Collected data:
-*-*-

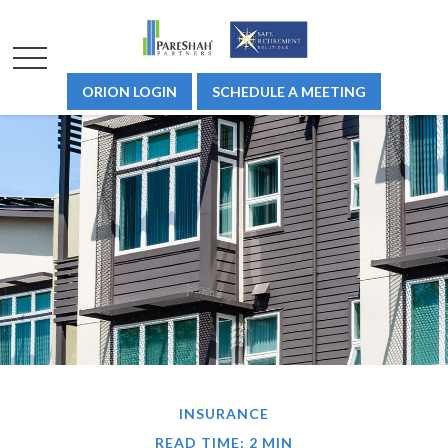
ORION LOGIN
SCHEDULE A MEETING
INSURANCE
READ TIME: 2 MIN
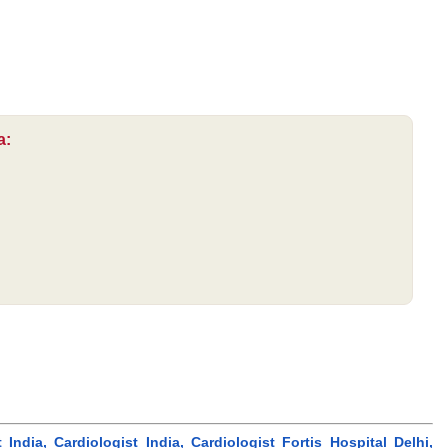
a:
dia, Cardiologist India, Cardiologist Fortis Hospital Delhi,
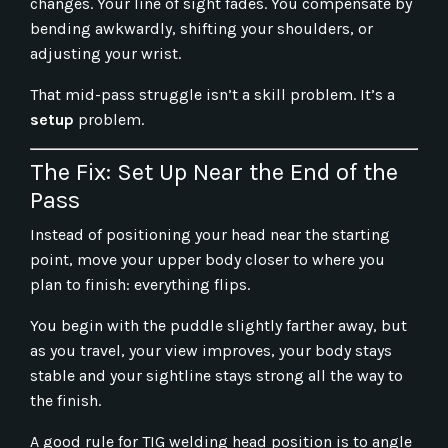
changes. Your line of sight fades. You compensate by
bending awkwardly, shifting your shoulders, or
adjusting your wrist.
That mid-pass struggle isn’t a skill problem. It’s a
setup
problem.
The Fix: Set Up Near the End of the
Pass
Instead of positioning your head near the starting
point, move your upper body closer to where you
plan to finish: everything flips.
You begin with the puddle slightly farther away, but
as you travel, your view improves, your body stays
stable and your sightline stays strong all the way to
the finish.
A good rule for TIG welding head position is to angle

-*-*-

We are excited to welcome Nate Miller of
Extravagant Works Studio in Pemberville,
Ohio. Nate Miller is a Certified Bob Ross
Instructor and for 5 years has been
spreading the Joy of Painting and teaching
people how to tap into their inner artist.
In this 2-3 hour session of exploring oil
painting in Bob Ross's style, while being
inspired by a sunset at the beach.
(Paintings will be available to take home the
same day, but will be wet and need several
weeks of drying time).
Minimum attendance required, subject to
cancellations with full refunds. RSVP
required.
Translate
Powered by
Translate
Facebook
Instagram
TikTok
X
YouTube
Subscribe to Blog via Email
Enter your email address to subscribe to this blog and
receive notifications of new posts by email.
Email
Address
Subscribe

-*-*-

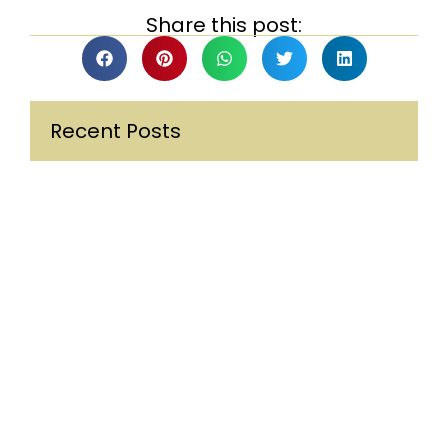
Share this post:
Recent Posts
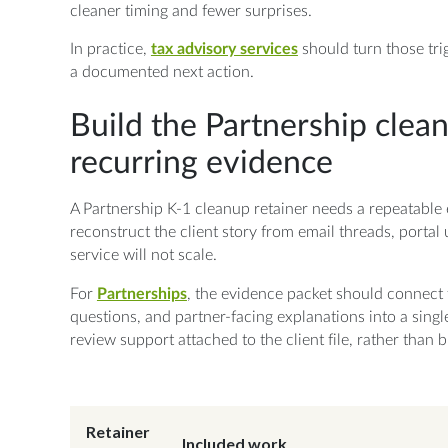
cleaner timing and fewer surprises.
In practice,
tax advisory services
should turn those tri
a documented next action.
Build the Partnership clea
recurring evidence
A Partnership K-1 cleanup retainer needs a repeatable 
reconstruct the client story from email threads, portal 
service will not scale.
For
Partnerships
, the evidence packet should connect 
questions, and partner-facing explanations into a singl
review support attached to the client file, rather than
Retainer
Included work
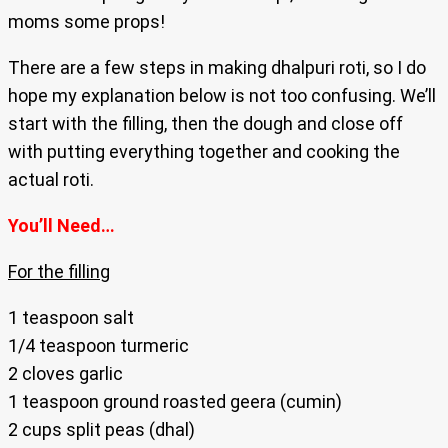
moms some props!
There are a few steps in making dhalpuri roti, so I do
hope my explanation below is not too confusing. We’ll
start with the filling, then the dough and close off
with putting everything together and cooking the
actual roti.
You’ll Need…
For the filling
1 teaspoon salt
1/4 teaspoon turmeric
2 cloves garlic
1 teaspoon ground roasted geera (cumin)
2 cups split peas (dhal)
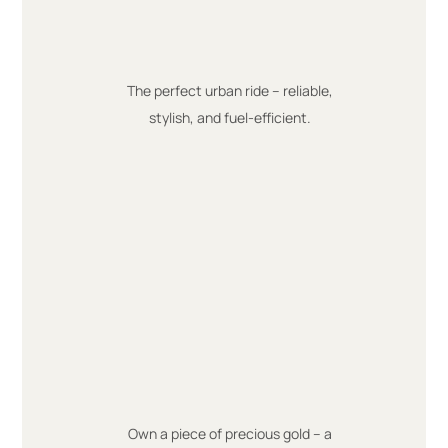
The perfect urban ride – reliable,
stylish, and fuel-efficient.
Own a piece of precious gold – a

-*-*-

Retype the lines of the data above from the line containing "ORION LOGIN" up to and including the line containing "dia, Cardiologist India, Cardiologist", leaving out the pictures.

**Result of the task:**
ORION LOGIN
SCHEDULE A MEETING
INSURANCE
READ TIME: 2 MIN
a:
dia, Cardiologist India, Cardiologist Fortis Hospital Delhi,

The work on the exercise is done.